Add per channel observer (#25887)
Summary:
Pull Request resolved: https://github.com/pytorch/pytorch/pull/25887
ghstack-source-id: 90383258
Add per channel observer to compute the qparams for each channel.
Test Plan:
buck test mode/dev caffe2/test:quantization -- 'test_per_channel_minmax_observer'
buck test mode/dev caffe2/test:quantization -- 'test_per_channel_minmax_observer_scriptable'
Differential Revision: D17137226
fbshipit-source-id: 0b1c93e3cbcda86f5c4e30f7cd94c670f2665063
diff --git a/test/test_quantization.py b/test/test_quantization.py
index 9c3712a..9f5bdcf 100644
--- a/test/test_quantization.py
+++ b/test/test_quantization.py
@@ -1,4 +1,5 @@
import unittest
+import math
import torch
import torch.nn as nn
import torch.nn.quantized as nnq
@@ -9,7 +10,7 @@
QConfig_dynamic, default_weight_observer, dump_tensor,\
quantize, prepare, convert, prepare_qat, quantize_qat, fuse_modules, \
quantize_dynamic, default_qconfig, default_debug_qconfig, default_qat_qconfig, \
- default_dynamic_qconfig, HistogramObserver, MinMaxObserver, TensorObserver, QuantWrapper
+ default_dynamic_qconfig, HistogramObserver, MinMaxObserver, PerChannelMinMaxObserver, TensorObserver, QuantWrapper
from common_utils import run_tests
from common_quantization import QuantizationTestCase, SingleLayerLinearModel, \
@@ -776,6 +777,65 @@
self.assertEqual(qparams[1].item(), ref_zero_point)
self.assertAlmostEqual(qparams[0].item(), ref_scale, delta=1e-5)
+ @given(qdtype=st.sampled_from((torch.qint8, torch.quint8)),
+ qscheme=st.sampled_from((torch.per_channel_affine, torch.per_channel_symmetric)),
+ ch_axis=st.sampled_from((0, 1, 2, 3)), reduce_range=st.booleans())
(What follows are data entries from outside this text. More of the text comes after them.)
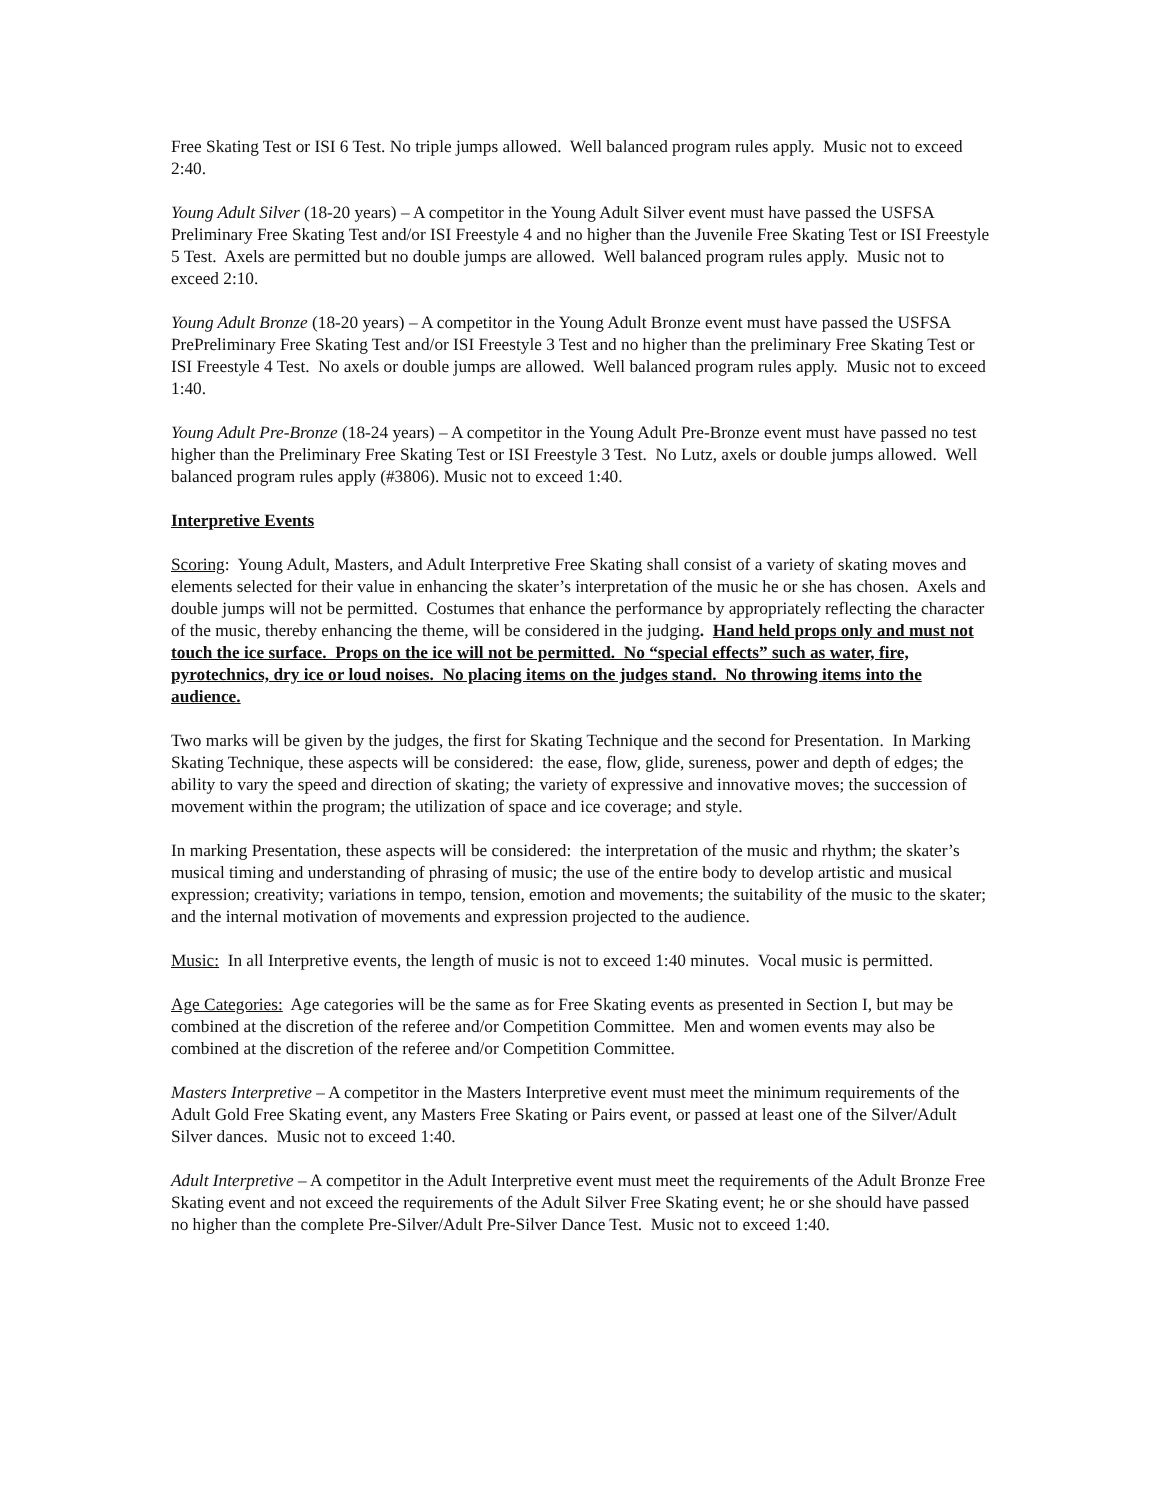Free Skating Test or ISI 6 Test. No triple jumps allowed. Well balanced program rules apply. Music not to exceed 2:40.
Young Adult Silver (18-20 years) – A competitor in the Young Adult Silver event must have passed the USFSA Preliminary Free Skating Test and/or ISI Freestyle 4 and no higher than the Juvenile Free Skating Test or ISI Freestyle 5 Test. Axels are permitted but no double jumps are allowed. Well balanced program rules apply. Music not to exceed 2:10.
Young Adult Bronze (18-20 years) – A competitor in the Young Adult Bronze event must have passed the USFSA PrePreliminary Free Skating Test and/or ISI Freestyle 3 Test and no higher than the preliminary Free Skating Test or ISI Freestyle 4 Test. No axels or double jumps are allowed. Well balanced program rules apply. Music not to exceed 1:40.
Young Adult Pre-Bronze (18-24 years) – A competitor in the Young Adult Pre-Bronze event must have passed no test higher than the Preliminary Free Skating Test or ISI Freestyle 3 Test. No Lutz, axels or double jumps allowed. Well balanced program rules apply (#3806). Music not to exceed 1:40.
Interpretive Events
Scoring: Young Adult, Masters, and Adult Interpretive Free Skating shall consist of a variety of skating moves and elements selected for their value in enhancing the skater’s interpretation of the music he or she has chosen. Axels and double jumps will not be permitted. Costumes that enhance the performance by appropriately reflecting the character of the music, thereby enhancing the theme, will be considered in the judging. Hand held props only and must not touch the ice surface. Props on the ice will not be permitted. No “special effects” such as water, fire, pyrotechnics, dry ice or loud noises. No placing items on the judges stand. No throwing items into the audience.
Two marks will be given by the judges, the first for Skating Technique and the second for Presentation. In Marking Skating Technique, these aspects will be considered: the ease, flow, glide, sureness, power and depth of edges; the ability to vary the speed and direction of skating; the variety of expressive and innovative moves; the succession of movement within the program; the utilization of space and ice coverage; and style.
In marking Presentation, these aspects will be considered: the interpretation of the music and rhythm; the skater’s musical timing and understanding of phrasing of music; the use of the entire body to develop artistic and musical expression; creativity; variations in tempo, tension, emotion and movements; the suitability of the music to the skater; and the internal motivation of movements and expression projected to the audience.
Music: In all Interpretive events, the length of music is not to exceed 1:40 minutes. Vocal music is permitted.
Age Categories: Age categories will be the same as for Free Skating events as presented in Section I, but may be combined at the discretion of the referee and/or Competition Committee. Men and women events may also be combined at the discretion of the referee and/or Competition Committee.
Masters Interpretive – A competitor in the Masters Interpretive event must meet the minimum requirements of the Adult Gold Free Skating event, any Masters Free Skating or Pairs event, or passed at least one of the Silver/Adult Silver dances. Music not to exceed 1:40.
Adult Interpretive – A competitor in the Adult Interpretive event must meet the requirements of the Adult Bronze Free Skating event and not exceed the requirements of the Adult Silver Free Skating event; he or she should have passed no higher than the complete Pre-Silver/Adult Pre-Silver Dance Test. Music not to exceed 1:40.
+ def test_per_channel_minmax_observer(self, qdtype, qscheme, ch_axis, reduce_range):
+ # reduce_range cannot be true for symmetric quantization with uint8
+ if qdtype == torch.quint8 and qscheme == torch.per_channel_symmetric:
+ reduce_range = False
+ myobs = PerChannelMinMaxObserver(reduce_range=reduce_range, ch_axis=ch_axis, dtype=qdtype, qscheme=qscheme)
+ x = torch.tensor(
+ [
+ [[[1.0, 2.0], [2.0, 2.5]], [[3.0, 4.0], [4.5, 6.0]]],
+ [[[-4.0, -3.0], [5.0, 5.0]], [[6.0, 3.0], [7.0, 8.0]]],
+ ]
+ )
+ result = myobs(x)
+ self.assertEqual(result, x)
+ qparams = myobs.calculate_qparams()
+ ref_min_vals = [[1.0, -4.0], [-4.0, 3.0], [-4.0, 2.0], [-4.0, -3.0]]
+ ref_max_vals = [[6.0, 8.0], [5.0, 8.0], [6.0, 8.0], [7.0, 8.0]]
+ per_channel_symmetric_ref_scales = [
+ [0.04705882, 0.06274509],
+ [0.03921569, 0.0627451],
+ [0.04705882, 0.0627451],
+ [0.05490196, 0.0627451],
+ ]
+ per_channel_affine_ref_scales = [
+ [0.02352941, 0.04705882],
+ [0.03529412, 0.03137255],
+ [0.03921569, 0.03137255],
+ [0.04313726, 0.04313726],
+ ]
+ per_channel_affine_qint8_zp = [
+ [-128, -43],
+ [-15, -128],
+ [-26, -128],
+ [-35, -58],
+ ]
+ per_channel_affine_quint8_zp = [[0, 85], [113, 0], [102, 0], [93, 70]]
+
+ self.assertEqual(myobs.min_vals, ref_min_vals[ch_axis])
+ self.assertEqual(myobs.max_vals, ref_max_vals[ch_axis])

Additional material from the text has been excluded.